Store OHLCV data in MySql database.

Discussion in 'Data Sets and Feeds' started by mengtrader, Apr 13, 2010.

  1. Hello,

    I plan to store OHLCV data in Mysql database for backtesting purpose. In your opinion, besides the EOD data, if you need weekly data, do you suggest to calculate them on the fly or store those weeekly/monthly OHLCV data along with daily data in the same time series table?

    My intital design is like:

    timeSeries table: symbol_id,date_time,o,h,l,c, v, timeframeID
    timeFrame table: timeframeID, descripiton

    If you do store those weekly/monthly data, do you mind sharing some database design idea regarding to how to store timeseries data?

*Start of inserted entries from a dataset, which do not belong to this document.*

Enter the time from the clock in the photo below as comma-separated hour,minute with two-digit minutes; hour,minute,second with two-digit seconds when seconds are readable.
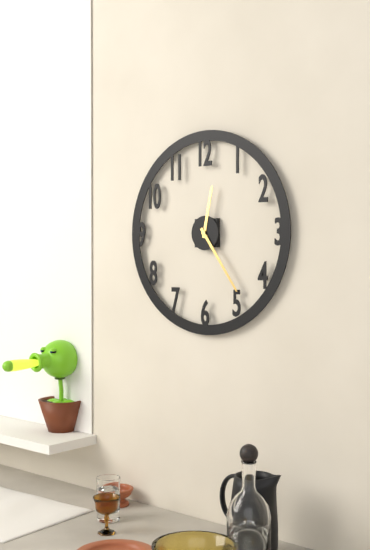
12,24
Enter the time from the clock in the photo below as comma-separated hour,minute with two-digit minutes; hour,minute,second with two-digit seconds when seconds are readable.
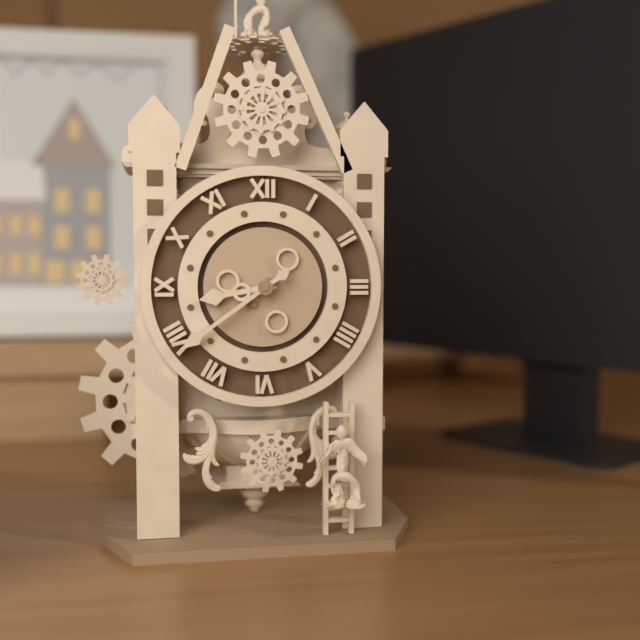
8,39
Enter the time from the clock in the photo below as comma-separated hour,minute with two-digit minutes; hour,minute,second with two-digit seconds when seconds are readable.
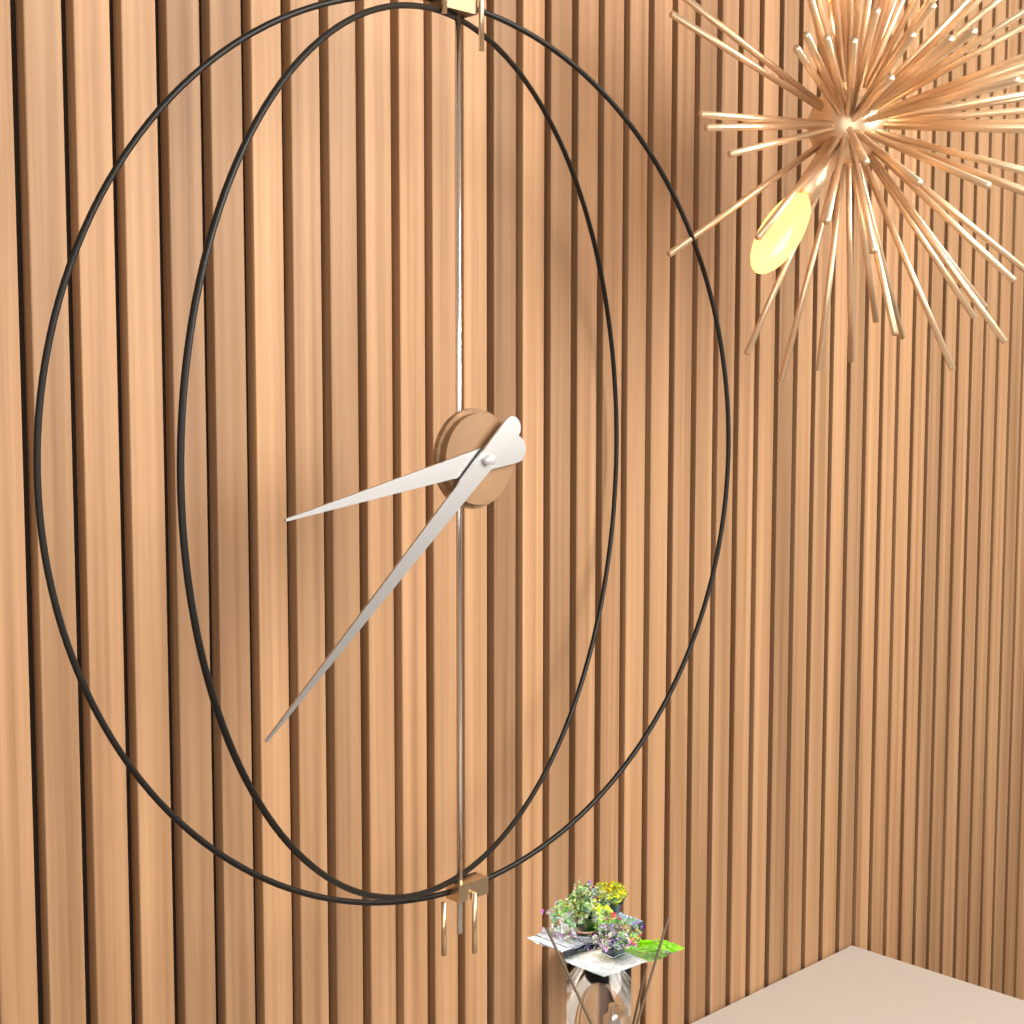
8,38
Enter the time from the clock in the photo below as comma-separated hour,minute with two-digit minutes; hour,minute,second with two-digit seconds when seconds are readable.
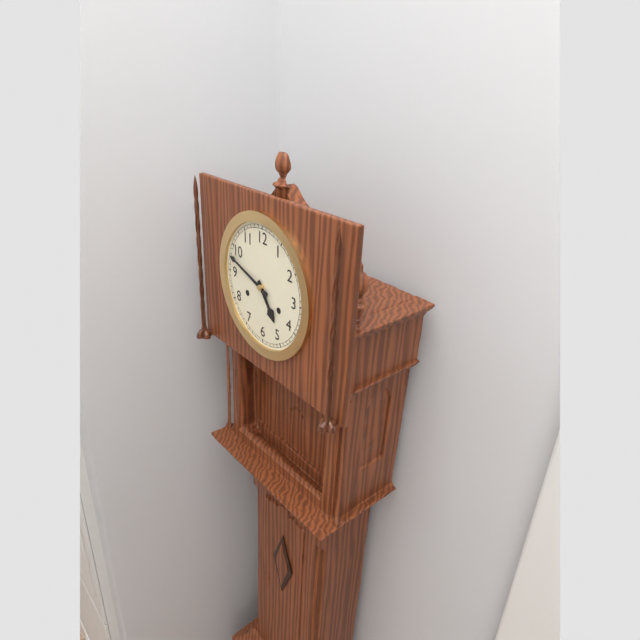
4,48
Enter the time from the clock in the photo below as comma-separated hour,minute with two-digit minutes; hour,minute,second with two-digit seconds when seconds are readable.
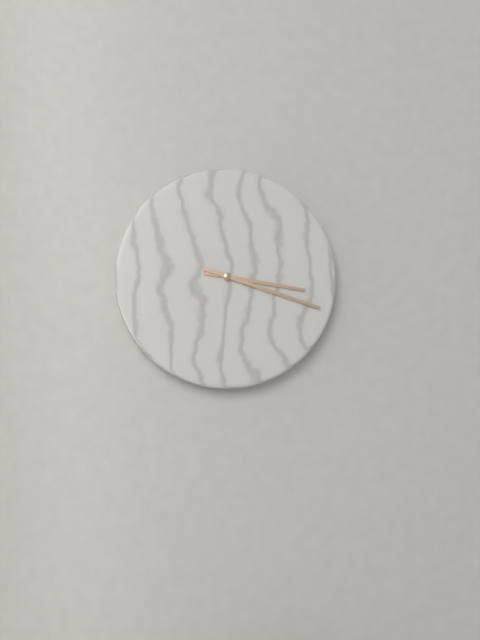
3,18
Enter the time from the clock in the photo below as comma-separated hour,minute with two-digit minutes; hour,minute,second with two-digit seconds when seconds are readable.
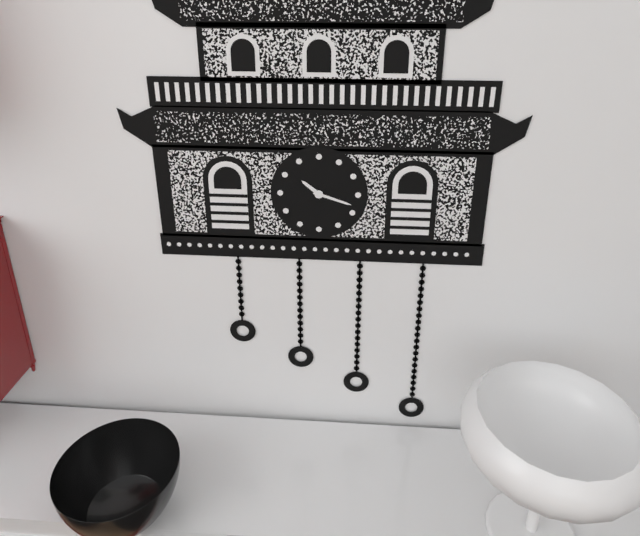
10,18
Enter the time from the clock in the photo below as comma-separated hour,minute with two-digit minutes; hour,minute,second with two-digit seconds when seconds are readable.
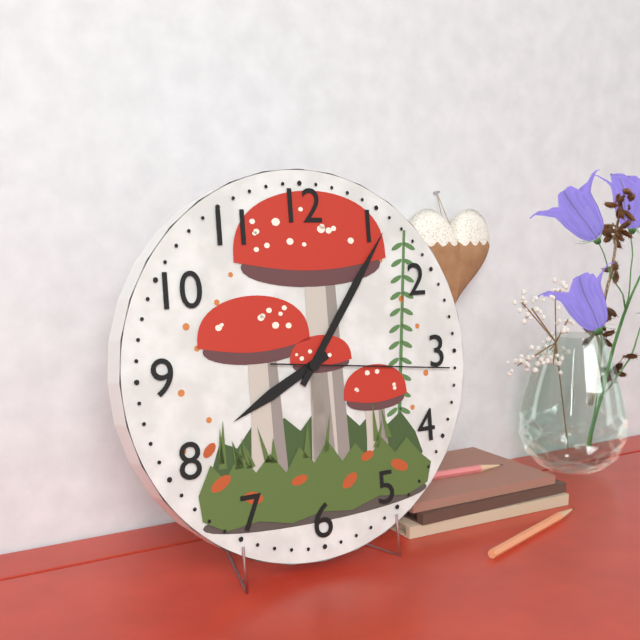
8,06,16
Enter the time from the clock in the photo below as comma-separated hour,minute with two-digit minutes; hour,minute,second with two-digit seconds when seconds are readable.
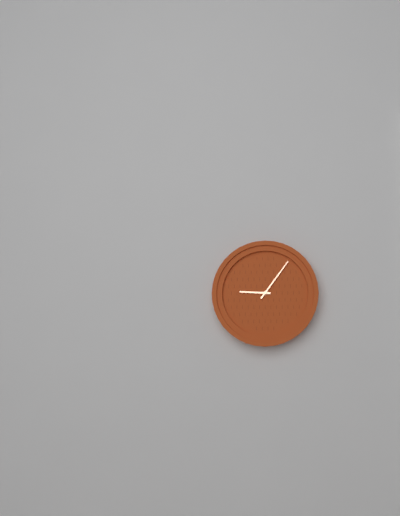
9,06
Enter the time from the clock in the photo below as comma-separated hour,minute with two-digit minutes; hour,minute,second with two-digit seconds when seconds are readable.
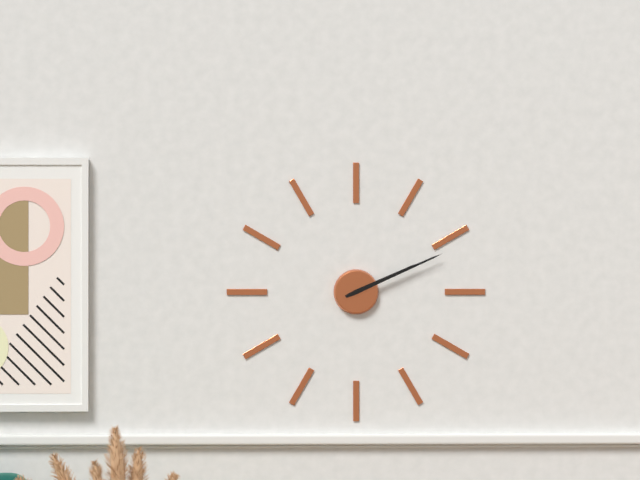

    Thanks a lot in advance!
    Andrew
     
  2. It depends - seriously. Day / Week is relatively fast (factor of 7 for the data). OTOH minute to hour would be a factor of 60.

    My own design has:

    MarketAggregate table (OHLC etc.)
    MarketAggregateType table (string codes how it is calculated, like "Hourly(1)" - allows various types

    I precalculate ;)

    Note that the string "Hourly(1)" would be mappable to the generating class - this is why there is no short parameter list. This is basically the only really generic way, given that some agrgregators take more than one parameter, others do not at all etc.
     
  3. jeffweng

    jeffweng

    I would suggest you store your weekly/monthly data separately to different tables. To me it's a more clearer design.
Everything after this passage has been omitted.